Mezhep savaşları mücadelesini kazanan Protestanlığın KATOLİK dönemi KARANLIK ÇAĞ olarak adlandırması büyük bir haksızlıktı. Zira gerek protestanlığın yaptığı devrimin gerekse sonraki büyük atılımların temeli ve zihni hazırlığı Karanlık Çağ diye kötülenen o dönemde yapılmıştı. Bugün tapındığımız İLERLEME ideolojisi bile onun evladıdır.
Bugün KATOLİK KİLİSESİNİN içine düştüğü büyük zihinsel atalet, kısırlık ve bunama hali insanlık için büyük bir kayıptır, diyor sanırım yazar.
Hele ki MÜSLÜMANLARIN tarih dışına düşmesi; hayal âleminde yaşaması, kısır mezhepçi çekişmelerle birbirlerini boğazlaması Amerika’nın ve Batılı sömürgecilerin kuyruğuna takılıp kendisini inkâr etmesi

Yani BUNAMA hali ile insanlık âlemi neler kaybetti kim bilir neler?

Katolikliğin, Kraliyet güçleri ile kurmuş olduğu talihsiz çıkar ortaklığı sonradan Protestanlığa tepki olarak başlamıştır.
En iyi zamanlarda Katoliklik tüm geçici güçlerle olan antagonizmasında (karşıtlık, çatışma) harikaydı. Protestanlığın dağılan gücüne olan Katolik direnişin merkezi organı İSA'nın toplumuydu.
Öte yandan Protestanlık çürüyen sistemin bütün kötülüklerini paylaşmıştır.

Karl Löwith, Tarihte Anlam, s:124

Modern dönem dini hareketleri Batı'nın "GÜÇ" ve "İLERLEME" Tanrılarından çok etkilenmişlerdir.
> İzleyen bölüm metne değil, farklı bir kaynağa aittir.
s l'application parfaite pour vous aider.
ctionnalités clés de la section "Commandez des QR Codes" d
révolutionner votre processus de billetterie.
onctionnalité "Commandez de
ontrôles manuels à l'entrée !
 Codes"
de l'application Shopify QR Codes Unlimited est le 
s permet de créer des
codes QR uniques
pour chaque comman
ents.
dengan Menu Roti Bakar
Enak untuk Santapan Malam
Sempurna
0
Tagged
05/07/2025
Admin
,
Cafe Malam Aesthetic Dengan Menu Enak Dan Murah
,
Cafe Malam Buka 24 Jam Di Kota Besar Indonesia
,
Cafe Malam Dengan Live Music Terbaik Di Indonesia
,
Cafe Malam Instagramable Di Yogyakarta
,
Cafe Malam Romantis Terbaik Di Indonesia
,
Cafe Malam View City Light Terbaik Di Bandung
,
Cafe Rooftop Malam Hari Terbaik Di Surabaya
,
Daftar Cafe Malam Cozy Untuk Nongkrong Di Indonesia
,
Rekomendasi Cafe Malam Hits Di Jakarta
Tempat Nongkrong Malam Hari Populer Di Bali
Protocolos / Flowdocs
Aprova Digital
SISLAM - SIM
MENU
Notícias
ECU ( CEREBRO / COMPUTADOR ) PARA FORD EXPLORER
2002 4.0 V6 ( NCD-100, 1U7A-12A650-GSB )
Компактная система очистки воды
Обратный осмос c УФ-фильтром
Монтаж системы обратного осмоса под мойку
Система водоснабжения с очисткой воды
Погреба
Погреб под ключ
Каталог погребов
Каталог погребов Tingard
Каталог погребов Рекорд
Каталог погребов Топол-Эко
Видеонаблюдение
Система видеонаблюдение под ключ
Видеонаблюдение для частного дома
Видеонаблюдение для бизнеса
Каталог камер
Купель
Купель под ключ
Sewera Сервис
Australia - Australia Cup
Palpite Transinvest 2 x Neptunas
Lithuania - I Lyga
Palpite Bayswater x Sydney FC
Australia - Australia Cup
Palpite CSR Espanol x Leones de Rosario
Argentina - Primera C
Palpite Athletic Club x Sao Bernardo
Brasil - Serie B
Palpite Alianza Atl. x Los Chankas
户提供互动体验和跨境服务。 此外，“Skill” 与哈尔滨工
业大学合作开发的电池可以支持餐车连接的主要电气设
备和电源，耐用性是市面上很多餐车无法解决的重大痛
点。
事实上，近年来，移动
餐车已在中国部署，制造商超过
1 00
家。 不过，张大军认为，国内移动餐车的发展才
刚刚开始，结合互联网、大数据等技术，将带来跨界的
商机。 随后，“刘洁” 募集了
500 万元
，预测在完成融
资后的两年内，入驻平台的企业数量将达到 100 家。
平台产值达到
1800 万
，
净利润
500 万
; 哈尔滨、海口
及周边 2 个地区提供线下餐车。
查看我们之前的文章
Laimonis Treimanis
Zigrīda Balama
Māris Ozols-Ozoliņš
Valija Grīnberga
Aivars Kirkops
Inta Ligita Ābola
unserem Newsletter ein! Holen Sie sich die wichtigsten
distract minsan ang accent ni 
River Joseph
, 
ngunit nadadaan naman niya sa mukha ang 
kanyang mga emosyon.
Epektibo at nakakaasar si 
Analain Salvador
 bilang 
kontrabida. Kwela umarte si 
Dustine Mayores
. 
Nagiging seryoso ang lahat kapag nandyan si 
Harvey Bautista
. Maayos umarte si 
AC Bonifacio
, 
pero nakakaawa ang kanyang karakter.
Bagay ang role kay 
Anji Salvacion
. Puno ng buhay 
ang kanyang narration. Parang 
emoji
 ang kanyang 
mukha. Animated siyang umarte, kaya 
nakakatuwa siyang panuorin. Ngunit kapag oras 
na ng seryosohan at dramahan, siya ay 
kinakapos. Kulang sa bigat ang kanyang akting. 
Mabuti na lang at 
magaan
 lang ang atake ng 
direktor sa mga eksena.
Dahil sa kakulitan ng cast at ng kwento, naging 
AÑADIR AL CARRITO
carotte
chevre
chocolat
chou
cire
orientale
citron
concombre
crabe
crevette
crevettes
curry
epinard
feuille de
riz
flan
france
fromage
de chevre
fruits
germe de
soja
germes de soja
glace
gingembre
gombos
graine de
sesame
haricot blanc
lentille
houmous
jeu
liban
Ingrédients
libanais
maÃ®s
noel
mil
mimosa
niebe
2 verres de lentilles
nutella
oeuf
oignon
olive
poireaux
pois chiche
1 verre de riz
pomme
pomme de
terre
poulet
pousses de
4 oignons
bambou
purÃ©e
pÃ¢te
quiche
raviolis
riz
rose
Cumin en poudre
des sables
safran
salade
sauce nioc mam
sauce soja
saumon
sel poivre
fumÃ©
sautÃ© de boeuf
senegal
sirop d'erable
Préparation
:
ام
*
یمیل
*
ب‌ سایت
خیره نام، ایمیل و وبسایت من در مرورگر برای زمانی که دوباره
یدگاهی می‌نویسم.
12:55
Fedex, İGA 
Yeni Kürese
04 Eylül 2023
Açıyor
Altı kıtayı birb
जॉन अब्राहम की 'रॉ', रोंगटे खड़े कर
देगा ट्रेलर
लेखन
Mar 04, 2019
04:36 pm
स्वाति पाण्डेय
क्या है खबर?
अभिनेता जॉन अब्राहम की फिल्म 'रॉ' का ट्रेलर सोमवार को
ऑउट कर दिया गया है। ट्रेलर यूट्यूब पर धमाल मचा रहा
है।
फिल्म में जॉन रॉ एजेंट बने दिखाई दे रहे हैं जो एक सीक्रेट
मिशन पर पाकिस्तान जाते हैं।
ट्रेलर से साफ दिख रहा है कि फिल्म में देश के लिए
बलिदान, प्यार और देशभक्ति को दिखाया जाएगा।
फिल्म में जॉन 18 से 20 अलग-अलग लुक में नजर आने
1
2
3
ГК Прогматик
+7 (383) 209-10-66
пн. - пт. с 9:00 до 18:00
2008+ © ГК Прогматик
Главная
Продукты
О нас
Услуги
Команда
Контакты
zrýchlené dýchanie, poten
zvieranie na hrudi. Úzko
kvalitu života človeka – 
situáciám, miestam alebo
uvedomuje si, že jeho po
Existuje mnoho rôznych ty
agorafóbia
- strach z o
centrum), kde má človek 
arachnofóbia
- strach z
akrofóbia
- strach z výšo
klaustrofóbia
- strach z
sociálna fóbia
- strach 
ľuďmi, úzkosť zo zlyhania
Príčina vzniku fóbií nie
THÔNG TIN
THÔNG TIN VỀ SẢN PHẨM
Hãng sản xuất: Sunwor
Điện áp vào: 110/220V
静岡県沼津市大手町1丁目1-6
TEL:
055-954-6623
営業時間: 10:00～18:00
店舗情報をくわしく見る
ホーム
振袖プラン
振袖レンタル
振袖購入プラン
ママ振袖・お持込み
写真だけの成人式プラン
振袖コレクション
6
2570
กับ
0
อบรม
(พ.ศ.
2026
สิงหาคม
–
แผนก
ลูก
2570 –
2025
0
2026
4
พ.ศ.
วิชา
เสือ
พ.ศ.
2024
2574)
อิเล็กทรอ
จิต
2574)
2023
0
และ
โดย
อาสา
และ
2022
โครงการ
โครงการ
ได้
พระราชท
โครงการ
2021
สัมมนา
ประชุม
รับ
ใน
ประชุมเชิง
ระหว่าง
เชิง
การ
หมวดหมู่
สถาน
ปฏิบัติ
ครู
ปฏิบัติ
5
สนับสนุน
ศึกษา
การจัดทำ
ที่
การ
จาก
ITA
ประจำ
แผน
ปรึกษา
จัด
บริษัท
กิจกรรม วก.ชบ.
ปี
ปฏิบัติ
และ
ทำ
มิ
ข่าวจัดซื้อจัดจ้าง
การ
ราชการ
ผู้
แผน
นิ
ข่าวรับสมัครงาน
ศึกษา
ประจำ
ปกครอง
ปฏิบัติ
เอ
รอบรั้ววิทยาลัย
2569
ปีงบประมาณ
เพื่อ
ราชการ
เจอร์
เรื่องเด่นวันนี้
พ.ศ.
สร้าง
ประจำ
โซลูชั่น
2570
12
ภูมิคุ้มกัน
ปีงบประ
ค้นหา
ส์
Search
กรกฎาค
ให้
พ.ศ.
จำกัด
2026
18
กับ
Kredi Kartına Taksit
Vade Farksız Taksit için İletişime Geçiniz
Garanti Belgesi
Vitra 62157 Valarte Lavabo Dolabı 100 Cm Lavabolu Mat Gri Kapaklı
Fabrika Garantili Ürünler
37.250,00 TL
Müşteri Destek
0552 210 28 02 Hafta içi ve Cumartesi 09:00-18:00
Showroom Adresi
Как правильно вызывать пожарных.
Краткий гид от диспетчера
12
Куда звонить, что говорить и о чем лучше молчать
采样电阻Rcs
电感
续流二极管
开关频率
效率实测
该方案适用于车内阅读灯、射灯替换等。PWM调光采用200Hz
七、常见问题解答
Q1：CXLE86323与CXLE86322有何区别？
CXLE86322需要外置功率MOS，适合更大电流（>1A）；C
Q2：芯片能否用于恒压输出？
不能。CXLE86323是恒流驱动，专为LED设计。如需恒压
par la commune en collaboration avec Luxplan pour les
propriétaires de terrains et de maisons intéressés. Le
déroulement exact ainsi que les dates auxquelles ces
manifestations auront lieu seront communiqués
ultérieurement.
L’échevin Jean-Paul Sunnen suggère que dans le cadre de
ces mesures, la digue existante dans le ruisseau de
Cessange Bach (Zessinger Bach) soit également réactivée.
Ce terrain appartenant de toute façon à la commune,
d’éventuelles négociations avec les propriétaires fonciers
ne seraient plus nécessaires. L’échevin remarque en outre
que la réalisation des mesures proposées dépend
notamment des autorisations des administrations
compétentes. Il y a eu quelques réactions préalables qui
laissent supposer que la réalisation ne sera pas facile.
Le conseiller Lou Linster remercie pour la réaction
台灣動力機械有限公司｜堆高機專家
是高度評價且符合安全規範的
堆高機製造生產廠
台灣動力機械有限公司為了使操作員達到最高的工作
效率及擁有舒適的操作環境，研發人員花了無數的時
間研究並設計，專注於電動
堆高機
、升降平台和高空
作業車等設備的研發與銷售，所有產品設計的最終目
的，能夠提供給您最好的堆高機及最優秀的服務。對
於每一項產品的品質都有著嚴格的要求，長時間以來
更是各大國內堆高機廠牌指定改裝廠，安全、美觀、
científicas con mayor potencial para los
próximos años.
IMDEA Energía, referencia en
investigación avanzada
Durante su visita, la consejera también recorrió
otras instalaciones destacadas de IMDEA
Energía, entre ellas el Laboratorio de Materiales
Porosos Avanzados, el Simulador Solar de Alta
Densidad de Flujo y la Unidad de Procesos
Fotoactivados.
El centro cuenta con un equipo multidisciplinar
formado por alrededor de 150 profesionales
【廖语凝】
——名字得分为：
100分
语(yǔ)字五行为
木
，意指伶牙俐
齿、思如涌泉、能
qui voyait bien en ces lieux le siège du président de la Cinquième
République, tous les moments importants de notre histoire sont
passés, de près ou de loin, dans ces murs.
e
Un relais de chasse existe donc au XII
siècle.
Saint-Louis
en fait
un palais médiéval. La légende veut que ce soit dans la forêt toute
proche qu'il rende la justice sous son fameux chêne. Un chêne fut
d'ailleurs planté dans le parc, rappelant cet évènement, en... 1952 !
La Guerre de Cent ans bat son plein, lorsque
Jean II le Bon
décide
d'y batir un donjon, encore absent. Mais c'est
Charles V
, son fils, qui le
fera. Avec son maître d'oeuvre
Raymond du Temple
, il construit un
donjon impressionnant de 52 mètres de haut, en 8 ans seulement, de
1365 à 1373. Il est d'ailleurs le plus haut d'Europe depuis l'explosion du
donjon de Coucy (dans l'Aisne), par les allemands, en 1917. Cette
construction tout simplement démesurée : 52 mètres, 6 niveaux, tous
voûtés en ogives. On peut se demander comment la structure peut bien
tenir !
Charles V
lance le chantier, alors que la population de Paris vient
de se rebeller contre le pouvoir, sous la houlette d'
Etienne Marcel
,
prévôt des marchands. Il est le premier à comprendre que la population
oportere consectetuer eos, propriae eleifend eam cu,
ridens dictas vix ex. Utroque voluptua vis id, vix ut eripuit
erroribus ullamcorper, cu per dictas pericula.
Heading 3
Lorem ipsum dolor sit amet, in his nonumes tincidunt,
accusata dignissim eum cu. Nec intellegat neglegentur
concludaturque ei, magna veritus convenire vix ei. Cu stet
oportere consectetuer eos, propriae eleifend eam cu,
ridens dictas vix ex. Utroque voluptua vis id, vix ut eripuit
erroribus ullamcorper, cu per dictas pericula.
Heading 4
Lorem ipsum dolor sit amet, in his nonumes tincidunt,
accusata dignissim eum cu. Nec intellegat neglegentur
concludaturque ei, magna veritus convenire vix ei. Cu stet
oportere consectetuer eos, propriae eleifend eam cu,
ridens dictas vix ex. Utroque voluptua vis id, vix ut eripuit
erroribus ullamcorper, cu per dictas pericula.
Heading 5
Onlar da bu Tanrılara tapınırlar. Ancak GÜC'ü HAK'TA aramaktan vazgeçip yeryüzünde aramaya başlamak onları kullanışlı APARATLARA dönüştürdü. Artık ŞEYTAN'la da ortaklık kaçınılmazdı.
Nitekim modern DİNDARLAR güce ulaşabilmek için verdikleri tavizlerle adeta kötülüğün bir unsuru haline geldiler, diyor diye anladım.

Sanırım modern zamanların Protestan Müslümanları için de durum farklı olmayacaktır.

Sınırsız eşitlik gibi, sınırsız özgürlük de adi çoğunluğa olan bağımlılığı lanetler. Protestanlık, her ne kadar kendi adına mantık dışı sınırlamalar da olsa her bireyin ne olursa olsun her konu üzerinde özgürce sorgulama yapma hakkını beyan ederek modern devrimci felsefenin temellerini kurmuştur.
En kutsal güçleri korkusuzca tartıştıktan sonra, İnsan Aklı herhangi bir sosyal kural ve kurumun önünden çekilmemiştir.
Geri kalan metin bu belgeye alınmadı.